Among the many injured multiple times in the line of duty during the Great March of Return is Ibrahim Talalqa, 23. Talalqa volunteered in a civil defense medical services team for three years to become a certified paramedic.

He has been wounded three times in the past three months, most recently on 3 August when he was strafed by shrapnel while attending to an injured youth. The shrapnel, he said, came from an exploding bullet that detonated near his ambulance as it was approaching the injured person.

“In Gaza, paramedics leave home not knowing if they will ever come back to their families,” Talalqa said. He does his best to ease his family’s concerns, he added. “My mother worries about me, but she stands strong before me and supports my choice. When I get injured, I do not tell her until I am back home.”

Man in paramedic uniform with a metal splint on his arm is seen from waist up while standing in field medical tent

Muhammad al-Hissi says he has appealed to international bodies to pressure Israel to stop targeting paramedics.

Mohamed Hajjar

Talalqa remembers the 14 May protests as the worst – these also claimed the most casualties of any of the series of demonstrations to date. He was not wounded on this occasion, but it was close.

At one point, he had to crawl on his stomach to reach a youth who had been injured near the boundary. When he finally got there, he had to try to carry the young man, who had a chest injury, back to an ambulance. Yet he initially could not reach the ambulance because of the intense shooting. Talalqa ended up having to drop to the ground and wait with the wounded man until an ambulance could finally pick them both up.

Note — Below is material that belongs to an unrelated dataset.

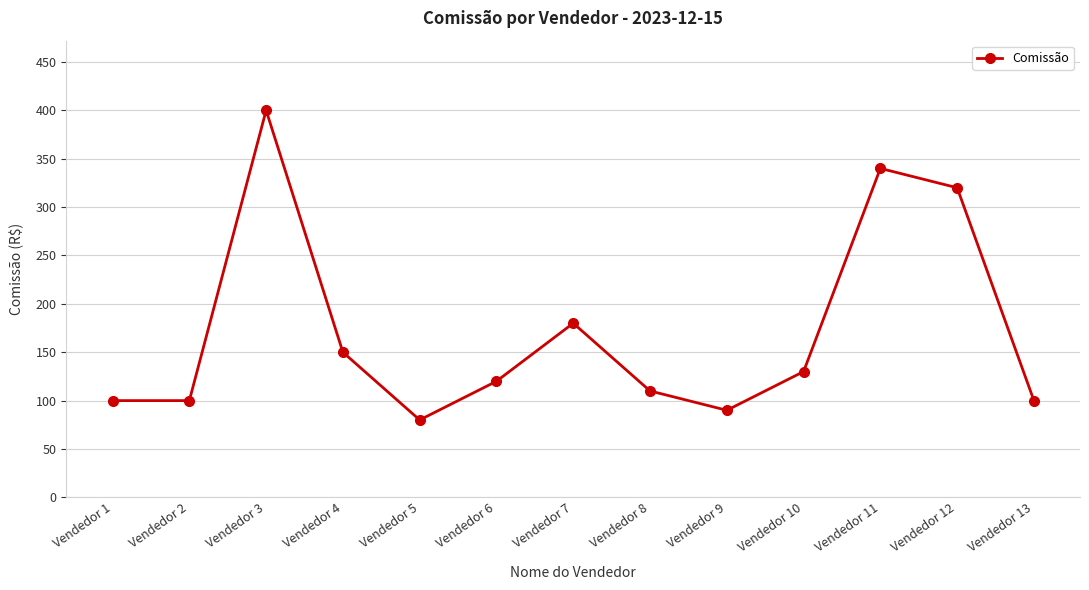

How many categories are shown in the chart?

13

Perhaps worse was when he saw a colleague shot in the leg as he was carrying an injured 12-year-old who was then again wounded with a shot in the back. Eventually the medical teams nearby succeeded in extricating both child and medic from the scene. Both survived.

Battle-hardened medics

Adel al-Masharawi is another veteran paramedic. The 41-year-old began in 2000 and says the situation has only become worse.

He has fainted four times during the recent protests as a result of inhaling tear gas and is convinced that the chemical composition of the gas has changed over the years. He worries that too much exposure will result in future diseases.

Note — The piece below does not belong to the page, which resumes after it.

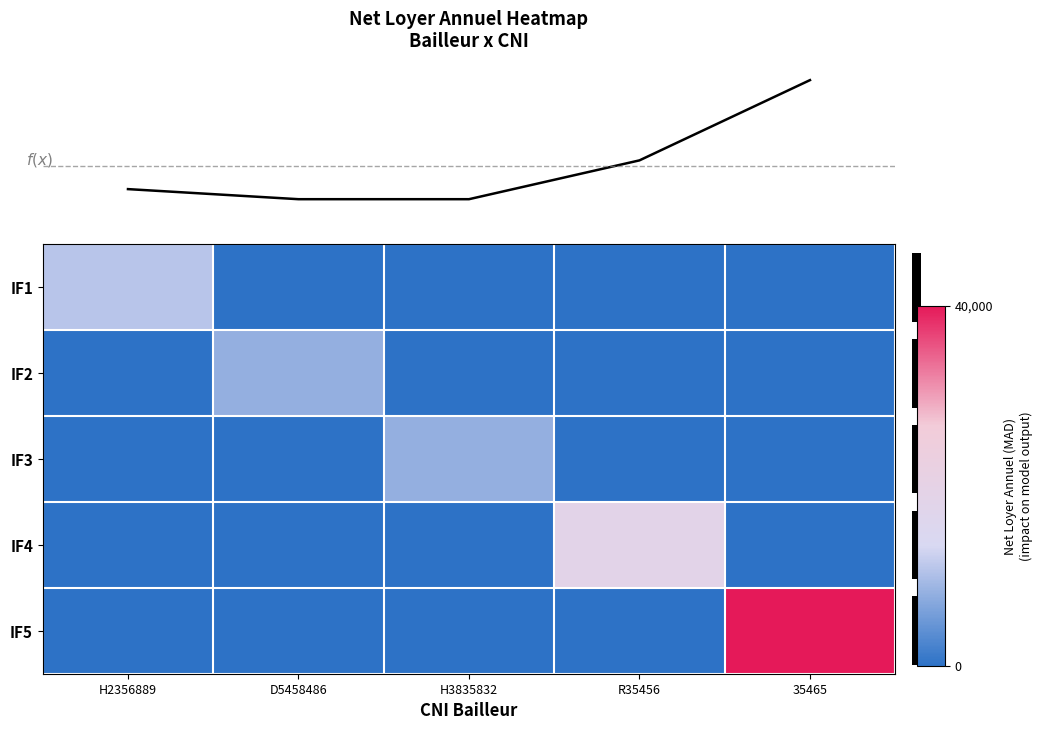

True or false: row_2 has a value of 0 at 2.

True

But, like the other medics, he is determined to carry on.

“We are part of the Palestinian struggle,” he said. “It is our duty to work and save lives whatever their injuries and where they may be.”

Adel al-Masharawi, kneeling on the ground while wearing paramedic uniform, pours liquid onto face of another paramedic sitting on the ground

Adel al-Masharawi comes to the aid of a colleague exposed to tear gas.

Mohamed Hajjar

It may be a duty for these battle-hardened medics, but those who are rescued will always be grateful.

On 3 August, Bashar al-Muzaini, 18, found himself on the edge of the protests waving a flag and wearing the distinctive black-and-white Palestinian kuffiyeh.

He and friends were staying at a distance of 500 meters from the boundary, a distance they thought would be safe. But at one point, as a thick cloud of tear gas descended on the group, al-Muzaini found himself alone, nauseous and disoriented.

Eventually al-Masharawi found his way to the confused youth, helping him get away from the gas and providing him with medicine to take away the nausea.

Al-Muzaini later realized that he had been lucky to escape only with tear gas poisoning. The area had been the site of heavy shooting while he was lost in the fog. But when he tried to thank al-Masharawi he was almost rebuffed.

“When I went to thank the medic he told me this happened every day,” al-Muzaini told The Electronic Intifada. “I wasn’t the first, and I won’t be the last that he will rescue like this.”

Amjad Ayman Yaghi is a journalist based in Gaza.